Since then, the Fed has been conducting temporary operations in which it is providing cash in exchange for ultra-safe assets.
Powell said the Fed is about to embark on more permanent operations to make sure the system has enough reserves and the market volatility events are controlled.
"This volatility can impede the effective implementation of monetary policy, and we are addressing it," Powell said in prepared remarks. "Indeed, my colleagues and I will soon announce measures to add to the supply of reserves over time."
Fed officials have been contemplating the proper level of reserves to keep in the system. The cash level that banks store at the Fed has fallen to about $1.5 trillion from a peak of $2.8 trillion in September 2014 as the Fed has ended its liquidity programs. Three rounds of quantitative easing, or asset purchases, took the balance sheet to as high as $4.5 trillion before the Fed started allowing proceeds to roll off each month.

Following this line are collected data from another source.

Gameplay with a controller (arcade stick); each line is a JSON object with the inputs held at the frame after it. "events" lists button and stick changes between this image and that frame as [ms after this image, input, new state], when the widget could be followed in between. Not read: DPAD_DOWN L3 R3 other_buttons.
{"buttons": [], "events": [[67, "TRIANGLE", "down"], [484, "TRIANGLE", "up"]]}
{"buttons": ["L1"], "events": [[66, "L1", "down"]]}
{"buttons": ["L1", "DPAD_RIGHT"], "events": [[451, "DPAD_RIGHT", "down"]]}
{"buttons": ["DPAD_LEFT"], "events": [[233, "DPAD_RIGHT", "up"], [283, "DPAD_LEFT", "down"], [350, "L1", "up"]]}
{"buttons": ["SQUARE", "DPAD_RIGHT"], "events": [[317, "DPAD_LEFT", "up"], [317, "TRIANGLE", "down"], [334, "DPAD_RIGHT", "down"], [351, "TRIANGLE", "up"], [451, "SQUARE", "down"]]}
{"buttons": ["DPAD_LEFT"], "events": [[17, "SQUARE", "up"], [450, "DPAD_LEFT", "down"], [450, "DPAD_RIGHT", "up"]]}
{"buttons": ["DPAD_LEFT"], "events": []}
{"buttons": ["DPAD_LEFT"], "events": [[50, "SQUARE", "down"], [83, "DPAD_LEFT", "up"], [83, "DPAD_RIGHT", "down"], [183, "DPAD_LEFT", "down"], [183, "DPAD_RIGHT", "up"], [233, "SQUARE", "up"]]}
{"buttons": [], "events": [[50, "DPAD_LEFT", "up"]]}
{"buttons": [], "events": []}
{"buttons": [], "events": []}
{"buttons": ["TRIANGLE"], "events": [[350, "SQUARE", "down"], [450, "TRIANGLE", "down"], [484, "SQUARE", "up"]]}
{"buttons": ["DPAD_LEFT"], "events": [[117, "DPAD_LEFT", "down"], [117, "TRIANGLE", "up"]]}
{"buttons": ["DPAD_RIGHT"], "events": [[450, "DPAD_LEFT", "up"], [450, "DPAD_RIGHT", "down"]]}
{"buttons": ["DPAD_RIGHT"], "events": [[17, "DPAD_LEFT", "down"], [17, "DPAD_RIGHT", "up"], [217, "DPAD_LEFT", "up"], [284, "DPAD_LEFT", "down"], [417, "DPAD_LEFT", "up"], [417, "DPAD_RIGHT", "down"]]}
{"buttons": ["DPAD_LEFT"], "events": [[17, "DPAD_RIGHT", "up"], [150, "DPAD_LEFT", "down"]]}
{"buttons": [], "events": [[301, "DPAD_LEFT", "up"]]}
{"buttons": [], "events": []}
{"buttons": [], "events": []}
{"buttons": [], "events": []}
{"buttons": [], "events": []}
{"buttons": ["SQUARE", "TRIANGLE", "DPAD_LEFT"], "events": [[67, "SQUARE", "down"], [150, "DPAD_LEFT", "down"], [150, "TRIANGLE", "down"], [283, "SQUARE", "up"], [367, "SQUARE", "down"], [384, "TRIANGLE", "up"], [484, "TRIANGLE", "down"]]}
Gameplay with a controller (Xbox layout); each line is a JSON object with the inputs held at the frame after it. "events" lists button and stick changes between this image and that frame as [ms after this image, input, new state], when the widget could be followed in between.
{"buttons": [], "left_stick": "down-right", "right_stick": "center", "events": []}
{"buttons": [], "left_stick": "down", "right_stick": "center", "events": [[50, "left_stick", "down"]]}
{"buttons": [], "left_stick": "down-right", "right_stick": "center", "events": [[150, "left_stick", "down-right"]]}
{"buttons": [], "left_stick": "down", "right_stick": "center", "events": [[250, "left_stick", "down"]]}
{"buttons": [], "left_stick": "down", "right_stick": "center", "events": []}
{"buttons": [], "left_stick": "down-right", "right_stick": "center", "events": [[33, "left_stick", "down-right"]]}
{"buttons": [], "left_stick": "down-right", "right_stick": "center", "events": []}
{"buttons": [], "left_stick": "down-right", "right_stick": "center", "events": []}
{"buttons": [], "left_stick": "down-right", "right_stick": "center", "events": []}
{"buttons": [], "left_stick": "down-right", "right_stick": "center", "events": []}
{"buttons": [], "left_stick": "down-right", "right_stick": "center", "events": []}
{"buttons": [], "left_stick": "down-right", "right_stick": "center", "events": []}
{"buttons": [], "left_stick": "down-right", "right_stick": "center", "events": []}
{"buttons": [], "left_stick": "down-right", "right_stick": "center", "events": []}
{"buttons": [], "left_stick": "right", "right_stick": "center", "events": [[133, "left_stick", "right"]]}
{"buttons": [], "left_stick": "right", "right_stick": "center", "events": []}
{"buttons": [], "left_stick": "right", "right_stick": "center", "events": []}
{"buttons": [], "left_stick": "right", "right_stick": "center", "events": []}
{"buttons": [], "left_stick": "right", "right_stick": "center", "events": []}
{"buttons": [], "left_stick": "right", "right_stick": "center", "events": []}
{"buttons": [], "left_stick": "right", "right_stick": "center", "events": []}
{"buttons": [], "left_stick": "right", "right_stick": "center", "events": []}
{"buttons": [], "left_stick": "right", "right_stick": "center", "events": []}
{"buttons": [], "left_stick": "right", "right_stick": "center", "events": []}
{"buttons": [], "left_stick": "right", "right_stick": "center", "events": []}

President Donald Trump sharply criticized the balance sheet reduction, calling it "quantitative tightening" and charging that it was slowing economic growth.
Powell said the Fed is settling into an "ample reserves" regime and now sees that it is around the level banks need.
"As we indicated in our March statement on balance sheet normalization, at some point, we will begin increasing our securities holdings to maintain an appropriate level of reserves," he said. "That time is now upon us."
While he did not specify how the Fed will proceed he was quick to draw one line — that this program should not be confused with the three rounds of QE, which were aggressive efforts to expand the balance sheet. Instead, this will be a more organic procedure that will follow operations similar to what the Fed conducted before the financial crisis of 2008.
Both interest rate policy and the approach to the balance sheet came following a dissertation from Powell on "profound changes in the economy" and what challenges they present to current conditions.
He broke the challenges into three questions: how a gas price spike might impact the economy, whether productivity is being measured adequately and whether the labor market is tight.
A jump in gas prices probably can be absorbed and likely would have little overall impact, Powell said. Current productivity measures are likely inadequate due to technological factors, he added. And he said that jobs are likely growing more slowly than the data indicates, though still expanding quickly enough to absorb new entrants to the labor force.